Mahnke YD, Roederer M. Optimizing a multicolor immunophenotyping assay. Clin Lab Med. 2007 Sep;27(3):469-85, v. doi: 10.1016/j.cll.2007.05.002. PMID: 17658403; PMCID: PMC2034273. Why you should read this: This publication has a lot of great practical tips on preparing a flow cytometry experiment, and goes into detail about panel design.
High Dimensional Flow Cytometry
Mair F, Tyznik AJ. High-Dimensional Immunophenotyping with Fluorescence-Based Cytometry: A Practical Guidebook. Methods Mol Biol. 2019;2032:1-29. doi: 10.1007/978-1-4939-9650-6_1. PMID: 31522410. Who should read this: Anyone running a high parameter panel.

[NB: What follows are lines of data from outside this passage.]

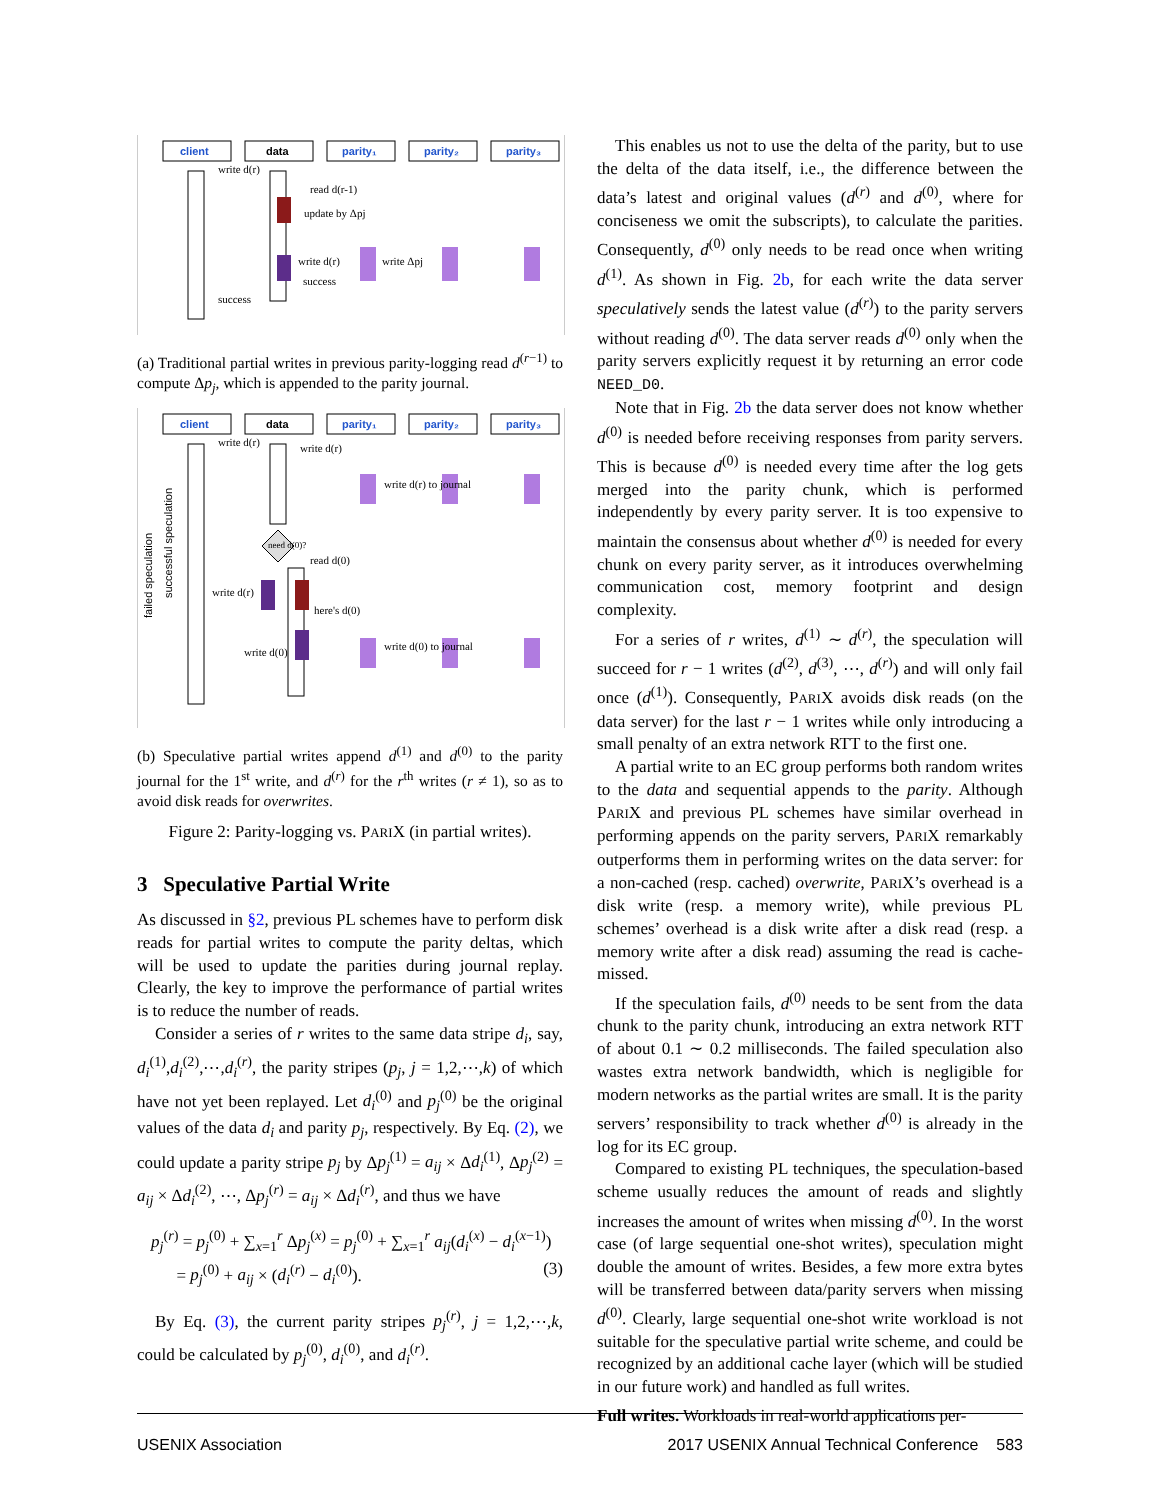client
data
parity₁
parity₂
parity₃
write d(r)
read d(r-1)
update by Δpj
write d(r)
write Δpj
success
success
(a) Traditional partial writes in previous parity-logging read d<sup>(r−1)</sup> to compute Δp<sub>j</sub>, which is appended to the parity journal.
client
data
parity₁
parity₂
parity₃
failed speculation
successful speculation
write d(r)
write d(r)
write d(r) to journal
need d(0)?
read d(0)
write d(r)
here's d(0)
write d(0)
write d(0) to journal
(b) Speculative partial writes append d<sup>(1)</sup> and d<sup>(0)</sup> to the parity journal for the 1<sup>st</sup> write, and d<sup>(r)</sup> for the r<sup>th</sup> writes (r ≠ 1), so as to avoid disk reads for overwrites.
Figure 2: Parity-logging vs. PARIX (in partial writes).
3 Speculative Partial Write
As discussed in §2, previous PL schemes have to perform disk reads for partial writes to compute the parity deltas, which will be used to update the parities during journal replay. Clearly, the key to improve the performance of partial writes is to reduce the number of reads.
Consider a series of r writes to the same data stripe d<sub>i</sub>, say, d<sub>i</sub><sup>(1)</sup>,d<sub>i</sub><sup>(2)</sup>,⋯,d<sub>i</sub><sup>(r)</sup>, the parity stripes (p<sub>j</sub>, j = 1,2,⋯,k) of which have not yet been replayed. Let d<sub>i</sub><sup>(0)</sup> and p<sub>j</sub><sup>(0)</sup> be the original values of the data d<sub>i</sub> and parity p<sub>j</sub>, respectively. By Eq. (2), we could update a parity stripe p<sub>j</sub> by Δp<sub>j</sub><sup>(1)</sup> = a<sub>ij</sub> × Δd<sub>i</sub><sup>(1)</sup>, Δp<sub>j</sub><sup>(2)</sup> = a<sub>ij</sub> × Δd<sub>i</sub><sup>(2)</sup>, ⋯, Δp<sub>j</sub><sup>(r)</sup> = a<sub>ij</sub> × Δd<sub>i</sub><sup>(r)</sup>, and thus we have
p<sub>j</sub><sup>(r)</sup> = p<sub>j</sub><sup>(0)</sup> + ∑<sub>x=1</sub><sup>r</sup> Δp<sub>j</sub><sup>(x)</sup> = p<sub>j</sub><sup>(0)</sup> + ∑<sub>x=1</sub><sup>r</sup> a<sub>ij</sub>(d<sub>i</sub><sup>(x)</sup> − d<sub>i</sub><sup>(x−1)</sup>)
= p<sub>j</sub><sup>(0)</sup> + a<sub>ij</sub> × (d<sub>i</sub><sup>(r)</sup> − d<sub>i</sub><sup>(0)</sup>). (3)
By Eq. (3), the current parity stripes p<sub>j</sub><sup>(r)</sup>, j = 1,2,⋯,k, could be calculated by p<sub>j</sub><sup>(0)</sup>, d<sub>i</sub><sup>(0)</sup>, and d<sub>i</sub><sup>(r)</sup>.
This enables us not to use the delta of the parity, but to use the delta of the data itself, i.e., the difference between the data’s latest and original values (d<sup>(r)</sup> and d<sup>(0)</sup>, where for conciseness we omit the subscripts), to calculate the parities. Consequently, d<sup>(0)</sup> only needs to be read once when writing d<sup>(1)</sup>. As shown in Fig. 2b, for each write the data server speculatively sends the latest value (d<sup>(r)</sup>) to the parity servers without reading d<sup>(0)</sup>. The data server reads d<sup>(0)</sup> only when the parity servers explicitly request it by returning an error code NEED_D0.
Note that in Fig. 2b the data server does not know whether d<sup>(0)</sup> is needed before receiving responses from parity servers. This is because d<sup>(0)</sup> is needed every time after the log gets merged into the parity chunk, which is performed independently by every parity server. It is too expensive to maintain the consensus about whether d<sup>(0)</sup> is needed for every chunk on every parity server, as it introduces overwhelming communication cost, memory footprint and design complexity.
For a series of r writes, d<sup>(1)</sup> ∼ d<sup>(r)</sup>, the speculation will succeed for r − 1 writes (d<sup>(2)</sup>, d<sup>(3)</sup>, ⋯, d<sup>(r)</sup>) and will only fail once (d<sup>(1)</sup>). Consequently, PARIX avoids disk reads (on the data server) for the last r − 1 writes while only introducing a small penalty of an extra network RTT to the first one.
A partial write to an EC group performs both random writes to the data and sequential appends to the parity. Although PARIX and previous PL schemes have similar overhead in performing appends on the parity servers, PARIX remarkably outperforms them in performing writes on the data server: for a non-cached (resp. cached) overwrite, PARIX’s overhead is a disk write (resp. a memory write), while previous PL schemes’ overhead is a disk write after a disk read (resp. a memory write after a disk read) assuming the read is cache-missed.
If the speculation fails, d<sup>(0)</sup> needs to be sent from the data chunk to the parity chunk, introducing an extra network RTT of about 0.1 ∼ 0.2 milliseconds. The failed speculation also wastes extra network bandwidth, which is negligible for modern networks as the partial writes are small. It is the parity servers’ responsibility to track whether d<sup>(0)</sup> is already in the log for its EC group.
Compared to existing PL techniques, the speculation-based scheme usually reduces the amount of reads and slightly increases the amount of writes when missing d<sup>(0)</sup>. In the worst case (of large sequential one-shot writes), speculation might double the amount of writes. Besides, a few more extra bytes will be transferred between data/parity servers when missing d<sup>(0)</sup>. Clearly, large sequential one-shot write workload is not suitable for the speculative partial write scheme, and could be recognized by an additional cache layer (which will be studied in our future work) and handled as full writes.
Full writes. Workloads in real-world applications per-
USENIX Association 2017 USENIX Annual Technical Conference 583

Ferrer-Font L, Pellefigues C, Mayer JU, Small SJ, Jaimes MC, Price KM. Panel Design and Optimization for High-Dimensional Immunophenotyping Assays Using Spectral Flow Cytometry. Curr Protoc Cytom. 2020 Mar;92(1):e70. doi: 10.1002/cpcy.70. PMID: 32150355. Who should read this: Anyone designing a panel for the Cytek Aurora.
Ferrer-Font L, Small SJ, Lewer B, Pilkington KR, Johnston LK, Park LM, Lannigan J, Jaimes MC, Price KM. Panel Optimization for High-Dimensional Immunophenotyping Assays Using Full-Spectrum Flow Cytometry. Curr Protoc. 2021 Sep;1(9):e222. doi: 10.1002/cpz1.222. PMID: 34492732. Who should read this: Anyone running a high parameter experiment. This publication provides a step-by-step guide (and video tutorials!) for optimizing your assay as well as a troubleshooting table to identify issues. Although the authors use the Cytek Aurora, many of the steps should still work for other platforms.
Liechti, T., Weber, L.M., Ashhurst, T.M. et al. An updated guide for the perplexed: cytometry in the high-dimensional era. Nat Immunol (2021). Who should read this: Anyone running and analyzing high parameter experiments, especially those using computational analysis algorithms. This publication may also be useful for anyone trying to assess if these types of experiments were performed correctly.